Oltre alla questione del potenziale abortivo, un altro aspetto importante riguarda le controindicazioni generali legate all’assunzione della pillola: quali rischi vengono da un utilizzo che non risponde ad alcun controllo medico? 

«Anche qui le case farmaceutiche hanno convenienza a fingere di non vedere. Sotto il profilo degli equilibri ormonali l’assunzione della pillola dei cinque giorni dopo può avere conseguenze serie, e alterare il funzionamento ormonale e con esso anche funzionalità di base, come la circolazione dei liquidi nel corpo, o alimentare trombi. Oppure ancora può condizionare fortemente la possibilità di avere figli. Questo significa che la pillola dei cinque giorni dopo non è innocua e non può essere assunta come un normale contraccettivo, una volta a settimana, o due o tre volte al mese, perché crea squilibri ormonali importanti. Serve pertanto il controllo del medico, come avviene per tutte le altre medicine la cui assunzione può avere conseguenze serie. Liberalizzarne la distribuzione significa mettere a rischio la salute del paziente». 

Parlava di un risvolto etico…

«Certamente. Trovo che il messaggio conseguente al via libera alla distribuzione senza ricetta della pillola sia fortemente diseducativo: non sollecita né il giovane né l’adulto ad un vissuto responsabile della propria sessualità». 

Di fronte al parere dell’Ema, l’Agenzia Italiana del Farmaco ha preso tempo, ha detto di aver messo in calendario la questione e che servono verifiche: la procedura forse è lunga, ma se alla fine l’Aifa dovesse dare l’ok alla vendita senza ricetta, i farmacisti sarebbero obbligati per legge a venderla?

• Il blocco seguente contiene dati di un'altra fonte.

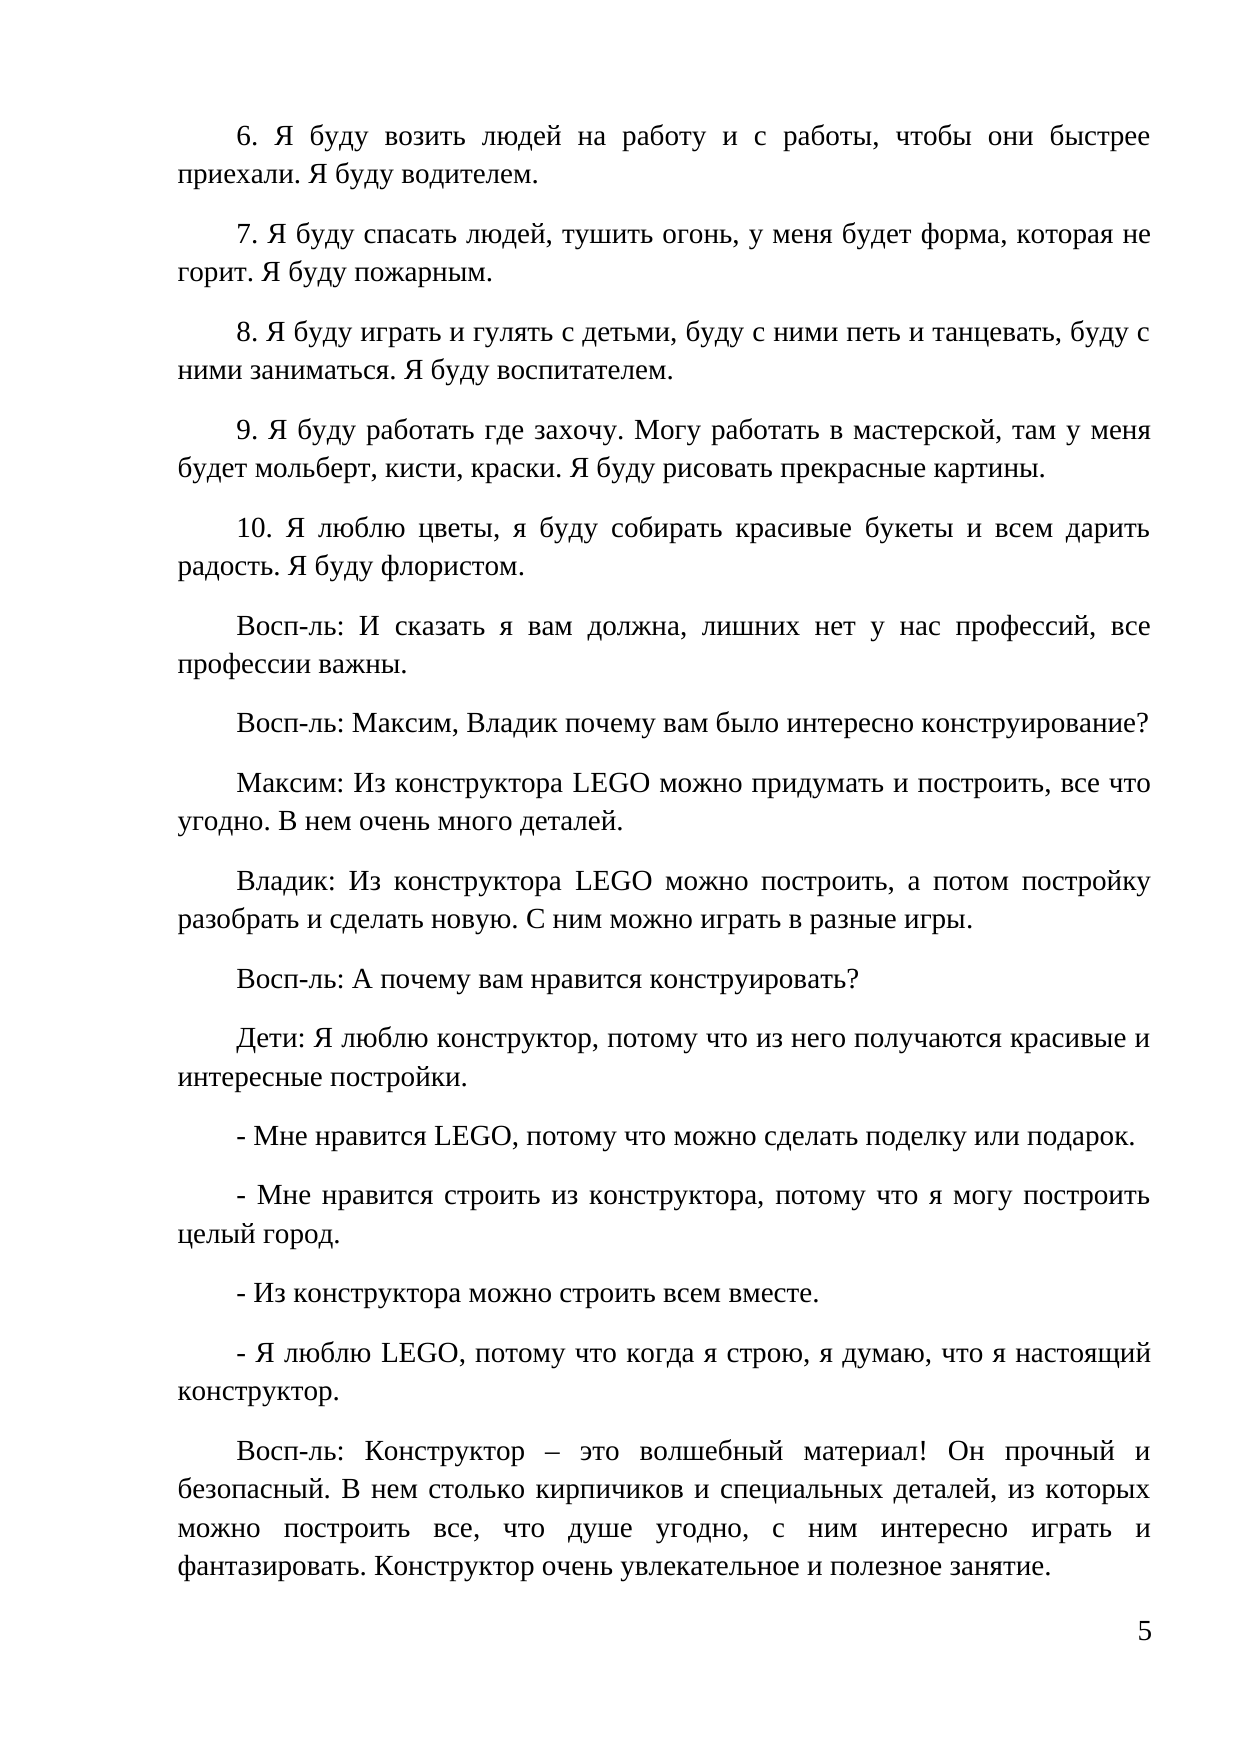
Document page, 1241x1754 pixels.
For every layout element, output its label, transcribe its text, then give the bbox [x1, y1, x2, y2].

text - Я люблю LEGO, потому что когда я строю, я думаю, что я настоящий конструктор. [177, 1335, 1152, 1407]
text 8. Я буду играть и гулять с детьми, буду с ними петь и танцевать, буду с ними заниматься. Я буду воспитателем. [177, 314, 1152, 386]
text 10. Я люблю цветы, я буду собирать красивые букеты и всем дарить радость. Я буду флористом. [177, 510, 1152, 582]
text - Мне нравится LEGO, потому что можно сделать поделку или подарок. [177, 1118, 1152, 1152]
text Восп-ль: А почему вам нравится конструировать? [177, 961, 1152, 994]
text 7. Я буду спасать людей, тушить огонь, у меня будет форма, которая не горит. Я буду пожарным. [177, 216, 1152, 288]
text Владик: Из конструктора LEGO можно построить, а потом постройку разобрать и сделать новую. С ним можно играть в разные игры. [177, 863, 1152, 935]
text 9. Я буду работать где захочу. Могу работать в мастерской, там у меня будет мольберт, кисти, краски. Я буду рисовать прекрасные картины. [177, 412, 1152, 484]
text - Мне нравится строить из конструктора, потому что я могу построить целый город. [177, 1177, 1152, 1249]
text Восп-ль: И сказать я вам должна, лишних нет у нас профессий, все профессии важны. [177, 608, 1152, 680]
text Восп-ль: Конструктор – это волшебный материал! Он прочный и безопасный. В нем столько кирпичиков и специальных деталей, из которых можно построить все, что душе угодно, с ним интересно играть и фантазировать. Конструктор очень увлекательное и полезное занятие. [177, 1433, 1152, 1582]
text - Из конструктора можно строить всем вместе. [177, 1275, 1152, 1309]
text Восп-ль: Максим, Владик почему вам было интересно конструирование? [177, 706, 1152, 739]
text Максим: Из конструктора LEGO можно придумать и построить, все что угодно. В нем очень много деталей. [177, 765, 1152, 837]
text Дети: Я люблю конструктор, потому что из него получаются красивые и интересные постройки. [177, 1020, 1152, 1092]
text 6. Я буду возить людей на работу и с работы, чтобы они быстрее приехали. Я буду водителем. [177, 118, 1152, 190]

«Non sappiamo ancora né cosa deciderà l’Aifa, né quali saranno le prescrizioni per noi farmacisti. Di certo se il responso fosse favorevole alla vendita senza ricetta faremmo valere nelle sedi opportune il diritto all’obiezione di coscienza che è riconosciuto a livello europeo, sia per i medici che per i farmacisti. Già agli inizi del 2014 scrissi all’Aifa per sollecitare una modifica del foglietto illustrativo del farmaco affinché venisse esplicitato che il meccanismo di azione potesse essere abortivo, e in quanto tale noi farmacisti avremmo potuto esercitare il diritto all’obiezione di coscienza. All’inizio questo chiarimento fu inserito ma poi fu tolto di nuovo, e allora facemmo ricorso al Tar». 

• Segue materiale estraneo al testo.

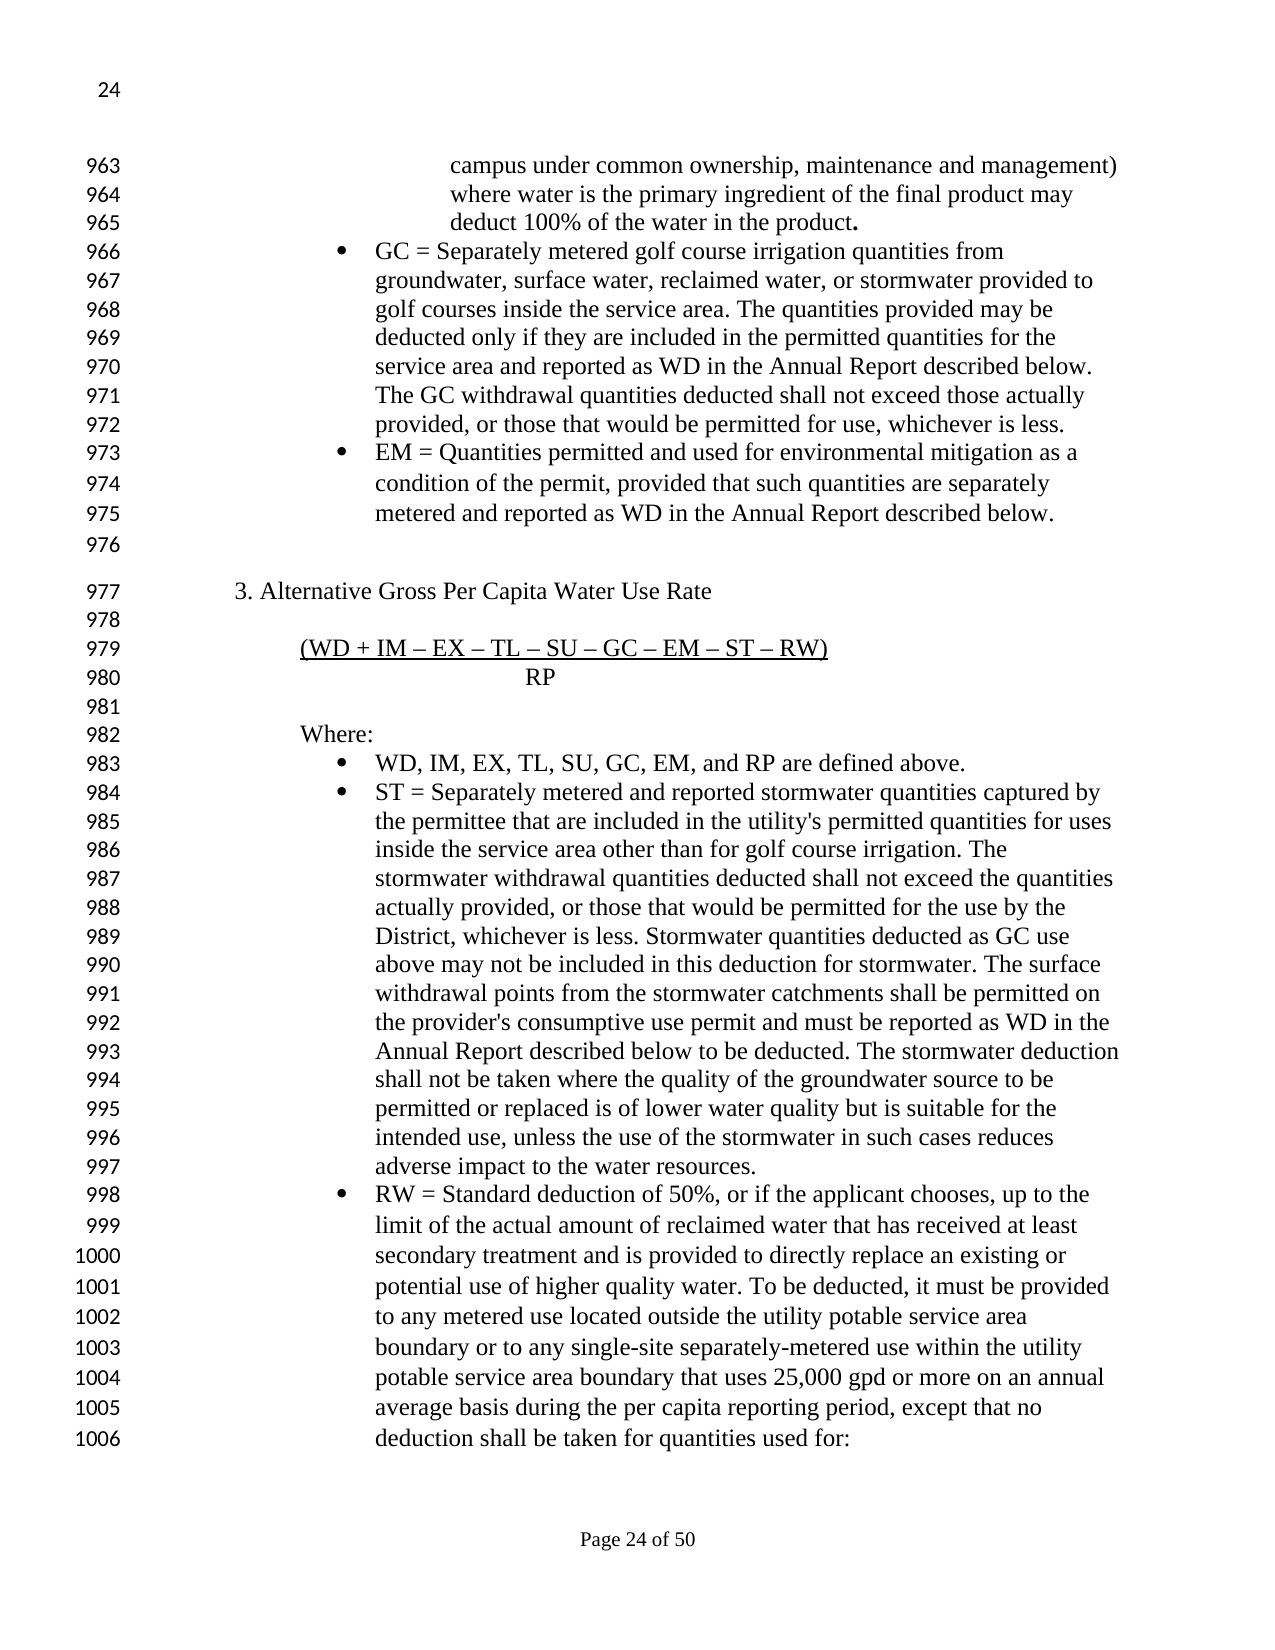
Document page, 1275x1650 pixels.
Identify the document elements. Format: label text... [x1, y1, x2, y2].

text RP [187, 662, 1125, 691]
text 3. Alternative Gross Per Capita Water Use Rate [234, 576, 1125, 604]
list WD, IM, EX, TL, SU, GC, EM, and RP are defined above. [337, 748, 1125, 777]
list EM = Quantities permitted and used for environmental mitigation as a condition of the permit, provided that such quantities are separately metered and reported as WD in the Annual Report described below. [337, 437, 1125, 527]
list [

Se l’Italia dovesse adeguarsi alla normativa comunitaria, il farmacista che rifiutasse la vendita del farmaco senza ricetta potrebbe incorrere in qualche forma di sanzione? 

«Probabilmente si, ma è ancora presto per dirlo. Di certo faremmo ricorso. Come farmacista cattolico mi sono sempre rifiutato e mi rifiuto di vendere farmaci che pongono fine alla vita». 

Ricorda qualche episodio in particolare? 

«Ne ricordo molti, in questi casi provo sempre ad intervenire ma chi viene in farmacia e chiede, per esempio, la pillola del giorno dopo è talmente spaventato dalla possibilità di una gravidanza che è difficile trovare spazi di dialogo. Vale per le donne e per gli uomini. In alcuni casi sono stato anche insultato». 

Qual è il suo auspicio? 

«È importantissimo che la Chiesa e le forze cristiane sane promuovano lavori scientifici per chiarire come stanno veramente le cose, qual è il meccanismo di funzionamento di questo farmaco, altrimenti continueremo ad avere le armi spuntate».